1084. Robert Southey to Richard Duppa, 14 July 1805
1084. Robert Southey to Richard Duppa, 14 July 1805 *
I have not versified any more, because I have not translations of any more, except that utterly unintelligible one, & the poems puzzle me, the meaning being frequently so little that it is very difficult to discover any. If you think it worth while to bestow paper upon more, translate for me whatever you think most suitable, & I will versify, – but I fancy you will think that little is enough. The merit of the poems, such as they have, is not of a translateable kind. – & if Michel Angelos poetry is to be judged by my English, it will not rank very high, – but I confess that I have succeeded very ill. 
Rickman has told you that I am coming to your neighbourhood. As I had before told you on what contingencies I depended, you will not have prematurely considered every thing as settled. When Toms remittance is safely come to hand, & the bills safely negociated, – then I shall positively say I am coming & request my friends to have their eyes upon the watch for me. Then I shall speak potentially, but till <then> must be contented with the optative mood.
Danvers is with me, he walks like a hero & we are going to visit every hole & corner of the Lake country. I wish some able artists would publish the Delices  of this land of Lakes upon a grand scale. if it were sufficiently extensive & expensive it might answer, – & the subjects are almost xxx innumerable.

**Requirements**.
a. Please rewrite the paragraph of the Southey letter that begins "Rickman has told you" as a shorter version that keeps its main facts.
b. In the Southey letter, who is staying with Southey and planning to visit the Lake country with him?
c. Carry on the Southey letter from its last sentence.

**Rows**.
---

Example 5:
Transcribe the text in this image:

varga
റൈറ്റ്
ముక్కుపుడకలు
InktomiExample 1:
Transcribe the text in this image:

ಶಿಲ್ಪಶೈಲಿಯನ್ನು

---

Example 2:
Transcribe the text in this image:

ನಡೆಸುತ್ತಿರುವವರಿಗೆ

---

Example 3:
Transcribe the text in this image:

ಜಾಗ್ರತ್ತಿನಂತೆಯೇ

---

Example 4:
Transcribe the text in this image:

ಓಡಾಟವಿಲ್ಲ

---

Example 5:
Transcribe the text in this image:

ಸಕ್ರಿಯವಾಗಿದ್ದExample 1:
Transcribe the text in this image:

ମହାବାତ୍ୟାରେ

--

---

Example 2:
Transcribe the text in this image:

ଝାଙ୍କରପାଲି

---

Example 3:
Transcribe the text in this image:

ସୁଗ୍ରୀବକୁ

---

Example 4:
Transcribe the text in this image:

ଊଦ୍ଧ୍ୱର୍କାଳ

* * *

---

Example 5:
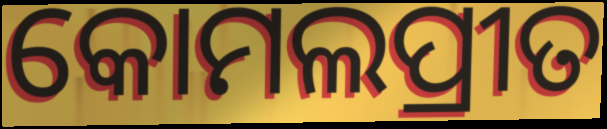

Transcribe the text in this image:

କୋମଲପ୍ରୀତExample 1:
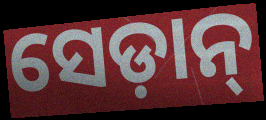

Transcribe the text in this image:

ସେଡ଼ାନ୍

**Expected answers**.
a. Rickman has told Duppa that Southey is coming to his neighbourhood, but because Southey had already explained the conditions, Duppa will not have assumed the visit was settled. Only once Tom's remittance arrives safely and the bills are negotiated will Southey confirm the visit and ask his friends to watch for him. Until then, he can only wish it.

b. Danvers.

c.
I am studying Swedenborgianism for Don Manuel  – & I wish I could get a peep at Jacob Behmens pictures to study them.  Mrs Smith I know has rather a respect for those pictures with their drawn trap doors or I would ask you to write a description of them, but we must look for them elsewhere – I am too provoked to go on a pamphlet has just come by mail from Penrith by the ignorance of the person who was to bring it here, & I am thus made to pay 7s – 1d – for what costs half a crown, – & is not worth twopence. I hope the oath it cost will be set down to the right account.
God bless you
Sunday 14 July. 1805.
* Address: To/ Richard Duppa Esqr/ 19 Poland Street/ Oxford Street/
Stamped: KESWICK/ 298
MS: Princeton University Library, Robert H. Taylor Collection, Box 17. ALS; 2p.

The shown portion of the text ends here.